WHAT THE TASK REQUIRES: Taking the line with "- LED module" as the first and the line with "#3 metal shaft from (319, 110) to (369, 261)" as the last, set down exactly every line in that range from the entries below, and no more.

[Dataset records]
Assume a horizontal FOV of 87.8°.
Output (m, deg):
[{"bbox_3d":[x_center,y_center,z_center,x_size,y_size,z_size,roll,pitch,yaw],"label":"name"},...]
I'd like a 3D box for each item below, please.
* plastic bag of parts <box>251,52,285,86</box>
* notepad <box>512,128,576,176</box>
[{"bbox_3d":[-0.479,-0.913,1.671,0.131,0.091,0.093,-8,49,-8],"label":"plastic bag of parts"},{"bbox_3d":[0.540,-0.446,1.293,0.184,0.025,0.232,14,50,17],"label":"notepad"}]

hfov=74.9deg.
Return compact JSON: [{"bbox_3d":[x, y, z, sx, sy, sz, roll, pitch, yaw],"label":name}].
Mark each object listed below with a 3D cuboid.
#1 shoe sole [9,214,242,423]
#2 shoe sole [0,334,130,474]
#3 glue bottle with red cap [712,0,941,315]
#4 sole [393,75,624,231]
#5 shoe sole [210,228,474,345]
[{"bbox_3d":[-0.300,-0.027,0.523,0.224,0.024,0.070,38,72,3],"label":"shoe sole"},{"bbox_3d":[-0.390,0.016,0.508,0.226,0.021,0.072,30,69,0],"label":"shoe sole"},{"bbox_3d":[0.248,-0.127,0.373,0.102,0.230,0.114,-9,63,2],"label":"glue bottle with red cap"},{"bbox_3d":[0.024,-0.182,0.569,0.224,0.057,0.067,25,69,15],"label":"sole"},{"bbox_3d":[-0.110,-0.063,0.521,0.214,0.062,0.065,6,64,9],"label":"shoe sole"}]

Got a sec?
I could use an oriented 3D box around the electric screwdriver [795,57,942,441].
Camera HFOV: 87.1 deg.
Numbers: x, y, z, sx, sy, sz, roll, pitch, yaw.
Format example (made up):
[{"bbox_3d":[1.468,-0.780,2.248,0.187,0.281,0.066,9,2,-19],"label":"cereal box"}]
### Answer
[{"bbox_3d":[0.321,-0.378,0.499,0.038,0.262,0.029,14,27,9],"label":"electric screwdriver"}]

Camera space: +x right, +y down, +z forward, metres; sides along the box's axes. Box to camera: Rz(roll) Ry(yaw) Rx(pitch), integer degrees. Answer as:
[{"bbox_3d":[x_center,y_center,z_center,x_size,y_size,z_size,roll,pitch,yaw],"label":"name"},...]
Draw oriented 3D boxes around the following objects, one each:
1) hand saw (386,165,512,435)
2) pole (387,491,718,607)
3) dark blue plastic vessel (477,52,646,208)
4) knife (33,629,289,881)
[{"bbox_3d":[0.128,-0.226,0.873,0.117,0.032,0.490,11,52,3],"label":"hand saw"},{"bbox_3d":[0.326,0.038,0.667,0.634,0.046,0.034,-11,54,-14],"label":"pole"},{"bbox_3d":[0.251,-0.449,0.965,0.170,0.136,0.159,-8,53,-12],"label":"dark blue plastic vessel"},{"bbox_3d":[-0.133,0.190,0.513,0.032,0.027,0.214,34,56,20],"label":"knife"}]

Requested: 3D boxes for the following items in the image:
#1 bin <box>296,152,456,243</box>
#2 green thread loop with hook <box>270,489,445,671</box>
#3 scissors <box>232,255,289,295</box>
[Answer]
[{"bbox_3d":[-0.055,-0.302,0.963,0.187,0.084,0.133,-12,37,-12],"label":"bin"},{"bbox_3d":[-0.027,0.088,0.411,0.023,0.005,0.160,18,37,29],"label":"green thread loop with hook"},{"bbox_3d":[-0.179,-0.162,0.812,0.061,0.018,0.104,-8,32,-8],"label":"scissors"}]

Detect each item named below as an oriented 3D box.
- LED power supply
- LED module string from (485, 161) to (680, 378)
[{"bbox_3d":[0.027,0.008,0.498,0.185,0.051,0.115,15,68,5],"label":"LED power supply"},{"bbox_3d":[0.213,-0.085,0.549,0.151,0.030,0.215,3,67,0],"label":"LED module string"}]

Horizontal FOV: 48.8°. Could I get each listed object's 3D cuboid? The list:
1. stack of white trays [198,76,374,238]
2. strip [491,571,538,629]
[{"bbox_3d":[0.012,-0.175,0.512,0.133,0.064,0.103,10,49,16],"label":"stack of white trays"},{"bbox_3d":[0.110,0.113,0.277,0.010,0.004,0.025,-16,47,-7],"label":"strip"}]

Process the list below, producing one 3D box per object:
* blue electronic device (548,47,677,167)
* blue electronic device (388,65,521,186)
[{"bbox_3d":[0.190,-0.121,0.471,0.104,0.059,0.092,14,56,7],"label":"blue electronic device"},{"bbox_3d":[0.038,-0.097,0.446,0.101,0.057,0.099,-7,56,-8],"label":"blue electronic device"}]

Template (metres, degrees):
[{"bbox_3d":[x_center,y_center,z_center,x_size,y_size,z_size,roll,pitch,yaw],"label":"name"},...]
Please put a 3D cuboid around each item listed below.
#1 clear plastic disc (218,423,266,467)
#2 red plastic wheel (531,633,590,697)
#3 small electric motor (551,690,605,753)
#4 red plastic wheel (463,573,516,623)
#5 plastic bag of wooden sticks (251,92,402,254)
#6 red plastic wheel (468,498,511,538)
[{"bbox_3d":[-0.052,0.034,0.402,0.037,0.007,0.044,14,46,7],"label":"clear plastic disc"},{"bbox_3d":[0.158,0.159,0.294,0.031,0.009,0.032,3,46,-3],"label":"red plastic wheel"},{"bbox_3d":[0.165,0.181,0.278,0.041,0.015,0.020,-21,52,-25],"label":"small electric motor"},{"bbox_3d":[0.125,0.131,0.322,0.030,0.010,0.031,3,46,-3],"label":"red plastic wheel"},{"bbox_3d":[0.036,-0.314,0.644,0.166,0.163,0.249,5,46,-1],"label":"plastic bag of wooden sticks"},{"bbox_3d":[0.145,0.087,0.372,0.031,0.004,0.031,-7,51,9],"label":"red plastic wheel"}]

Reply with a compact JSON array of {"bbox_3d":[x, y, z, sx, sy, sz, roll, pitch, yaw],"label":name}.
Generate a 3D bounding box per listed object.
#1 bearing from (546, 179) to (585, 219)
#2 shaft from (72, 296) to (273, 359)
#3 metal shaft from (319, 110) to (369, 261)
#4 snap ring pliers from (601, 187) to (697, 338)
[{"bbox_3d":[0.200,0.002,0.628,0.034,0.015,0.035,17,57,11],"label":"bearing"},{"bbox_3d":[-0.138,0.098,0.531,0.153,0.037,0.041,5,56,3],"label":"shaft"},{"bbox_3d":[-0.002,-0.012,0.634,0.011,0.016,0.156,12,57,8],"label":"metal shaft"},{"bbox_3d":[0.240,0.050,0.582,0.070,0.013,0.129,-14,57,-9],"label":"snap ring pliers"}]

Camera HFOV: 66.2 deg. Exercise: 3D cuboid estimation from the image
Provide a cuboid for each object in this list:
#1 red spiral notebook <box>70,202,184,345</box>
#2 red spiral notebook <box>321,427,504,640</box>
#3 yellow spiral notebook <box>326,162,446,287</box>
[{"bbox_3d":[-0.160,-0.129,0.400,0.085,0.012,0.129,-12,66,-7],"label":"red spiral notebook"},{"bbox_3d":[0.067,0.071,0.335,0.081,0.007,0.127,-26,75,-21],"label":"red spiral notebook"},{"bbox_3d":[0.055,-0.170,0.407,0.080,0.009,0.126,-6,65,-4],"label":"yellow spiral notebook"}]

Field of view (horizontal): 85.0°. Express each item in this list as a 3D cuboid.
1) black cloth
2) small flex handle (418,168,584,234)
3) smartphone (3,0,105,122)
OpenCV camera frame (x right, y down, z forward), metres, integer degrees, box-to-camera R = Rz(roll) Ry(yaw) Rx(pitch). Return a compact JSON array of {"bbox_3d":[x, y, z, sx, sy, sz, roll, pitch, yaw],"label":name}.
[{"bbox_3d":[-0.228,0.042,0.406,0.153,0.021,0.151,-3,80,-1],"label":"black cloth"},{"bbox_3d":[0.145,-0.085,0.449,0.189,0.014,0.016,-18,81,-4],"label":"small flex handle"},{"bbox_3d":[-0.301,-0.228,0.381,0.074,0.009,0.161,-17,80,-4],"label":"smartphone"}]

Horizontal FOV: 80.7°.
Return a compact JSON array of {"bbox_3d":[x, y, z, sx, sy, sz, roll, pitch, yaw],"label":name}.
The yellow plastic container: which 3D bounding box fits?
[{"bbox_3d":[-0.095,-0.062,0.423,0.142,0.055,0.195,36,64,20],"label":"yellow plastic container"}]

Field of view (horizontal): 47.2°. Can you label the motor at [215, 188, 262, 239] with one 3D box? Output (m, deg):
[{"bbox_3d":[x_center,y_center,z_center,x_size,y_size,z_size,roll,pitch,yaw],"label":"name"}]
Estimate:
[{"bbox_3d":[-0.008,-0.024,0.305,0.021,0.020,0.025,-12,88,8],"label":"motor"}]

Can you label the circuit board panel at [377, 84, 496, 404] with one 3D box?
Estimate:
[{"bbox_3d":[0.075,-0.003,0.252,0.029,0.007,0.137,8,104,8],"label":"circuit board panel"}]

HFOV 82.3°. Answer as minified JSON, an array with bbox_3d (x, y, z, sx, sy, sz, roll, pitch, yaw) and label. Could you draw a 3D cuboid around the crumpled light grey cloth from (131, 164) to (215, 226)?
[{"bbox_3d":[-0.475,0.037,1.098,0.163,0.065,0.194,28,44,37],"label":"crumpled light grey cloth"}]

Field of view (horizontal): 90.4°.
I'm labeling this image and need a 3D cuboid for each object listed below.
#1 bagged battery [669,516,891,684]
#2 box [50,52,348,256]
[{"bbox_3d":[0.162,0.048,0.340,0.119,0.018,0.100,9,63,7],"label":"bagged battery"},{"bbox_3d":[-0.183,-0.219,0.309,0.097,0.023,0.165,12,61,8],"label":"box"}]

YOUR RESPONSE:
- LED module string from (485, 161) to (680, 378)
[{"bbox_3d":[0.027,0.008,0.498,0.185,0.051,0.115,15,68,5],"label":"LED power supply"},{"bbox_3d":[0.213,-0.085,0.549,0.151,0.030,0.215,3,67,0],"label":"LED module string"}]

Horizontal FOV: 48.8°. Could I get each listed object's 3D cuboid? The list:
1. stack of white trays [198,76,374,238]
2. strip [491,571,538,629]
[{"bbox_3d":[0.012,-0.175,0.512,0.133,0.064,0.103,10,49,16],"label":"stack of white trays"},{"bbox_3d":[0.110,0.113,0.277,0.010,0.004,0.025,-16,47,-7],"label":"strip"}]

Process the list below, producing one 3D box per object:
* blue electronic device (548,47,677,167)
* blue electronic device (388,65,521,186)
[{"bbox_3d":[0.190,-0.121,0.471,0.104,0.059,0.092,14,56,7],"label":"blue electronic device"},{"bbox_3d":[0.038,-0.097,0.446,0.101,0.057,0.099,-7,56,-8],"label":"blue electronic device"}]

Template (metres, degrees):
[{"bbox_3d":[x_center,y_center,z_center,x_size,y_size,z_size,roll,pitch,yaw],"label":"name"},...]
Please put a 3D cuboid around each item listed below.
#1 clear plastic disc (218,423,266,467)
#2 red plastic wheel (531,633,590,697)
#3 small electric motor (551,690,605,753)
#4 red plastic wheel (463,573,516,623)
#5 plastic bag of wooden sticks (251,92,402,254)
#6 red plastic wheel (468,498,511,538)
[{"bbox_3d":[-0.052,0.034,0.402,0.037,0.007,0.044,14,46,7],"label":"clear plastic disc"},{"bbox_3d":[0.158,0.159,0.294,0.031,0.009,0.032,3,46,-3],"label":"red plastic wheel"},{"bbox_3d":[0.165,0.181,0.278,0.041,0.015,0.020,-21,52,-25],"label":"small electric motor"},{"bbox_3d":[0.125,0.131,0.322,0.030,0.010,0.031,3,46,-3],"label":"red plastic wheel"},{"bbox_3d":[0.036,-0.314,0.644,0.166,0.163,0.249,5,46,-1],"label":"plastic bag of wooden sticks"},{"bbox_3d":[0.145,0.087,0.372,0.031,0.004,0.031,-7,51,9],"label":"red plastic wheel"}]

Reply with a compact JSON array of {"bbox_3d":[x, y, z, sx, sy, sz, roll, pitch, yaw],"label":name}.
Generate a 3D bounding box per listed object.
#1 bearing from (546, 179) to (585, 219)
#2 shaft from (72, 296) to (273, 359)
#3 metal shaft from (319, 110) to (369, 261)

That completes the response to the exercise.